Contexte peu favorable au débat raisonné
Car si malgré l’avis des agences sanitaires, la France devrait voter non à la ré-autorisation du glyphosate, et interdire son utilisation sur son sol, c’est aussi parce que le contexte facilite les prises de décisions purement politiques, explique la fondation Concorde. Cette « question purement scientifique est contaminée par des polémiques et un contexte idéologique particuliers », indique la note, alors que « se développe une vague sans précédent de contestations face aux expérimentations scientifiques ». Cette vague s’explique, pour la fondation, par un « néo-rousseauisme » qui privilégie le « naturel » comme seul critère de bien, ainsi que par le développement d’une logique de réaction anti-scientifique, alimentée par une déformation du principe de précaution. « Un dernier élément qui alimente la polémique est la regrettable confusion entre danger et risque. Le danger correspond à un effet potentiel, ce qui peut par exemple permettre de classer en cancérogène probable ou certain la viande rouge, la charcuterie et l’eau chaude ! Le risque, lui, correspond à la combinaison d’un danger et d’une exposition », rappelle la note. Face à cette situation, la fondation Concorde préconise de mieux maîtriser la logique de surprotection, de redonner sa place à la science, et de promouvoir dans l’immédiat un encadrement des usages plutôt qu’une interdiction.

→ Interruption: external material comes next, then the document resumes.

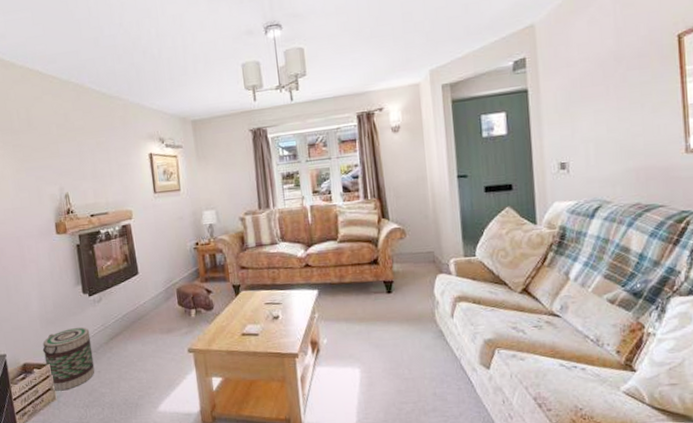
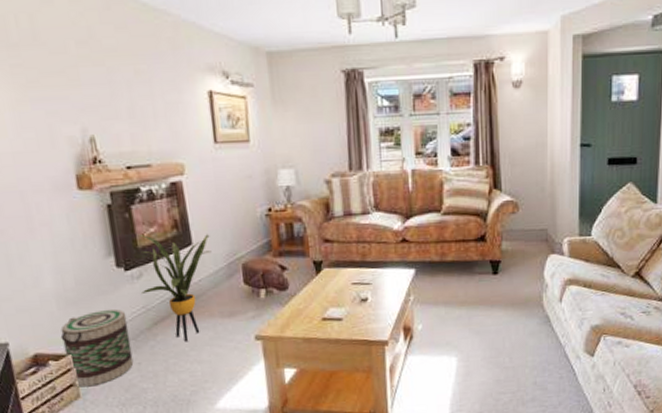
house plant: none [97,265,153,354] -> present [136,234,212,342]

Une nouvelle surtransposition
Au-delà des conséquences liées à l’absence d’alternative, l’interdiction possible du glyphosate repose la question, récurrente, de la surtransposition française des normes en agriculture. Pour la députée Sandrine le Feur, productrice de céréales et de légumes bios, « en agriculture, les normes se superposent, on n’a pas de vision, on ne sait pas où on va ! », comme l’a montré l’exemple des poules en cages : les éleveurs ont investi des années, jusqu’en 2012, pour mettre aux normes leurs cages, alors que la demande sociétale aujourd’hui privilégie les œufs de plein air. À titre personnel, l’agricultrice, qui a créé un magasin de producteurs, n’a pas pu comme initialement prévu y adosser un laboratoire de transformation : « les normes sont trop fortes, ce n’est accessible qu’aux grands industriels », regrette-t-elle. Néanmoins, cette surprotection française peut s’avérer payante, ajoute-t-elle, « à condition que l’on puisse la valoriser derrière », comme pour le bio français, plus strict mais reconnu pour sa qualité. Pour autant, « il ne faut pas que la surtransposition entrave la compétitivité française », ce qui serait le cas avec l’interdiction du glyphosate, insiste la députée.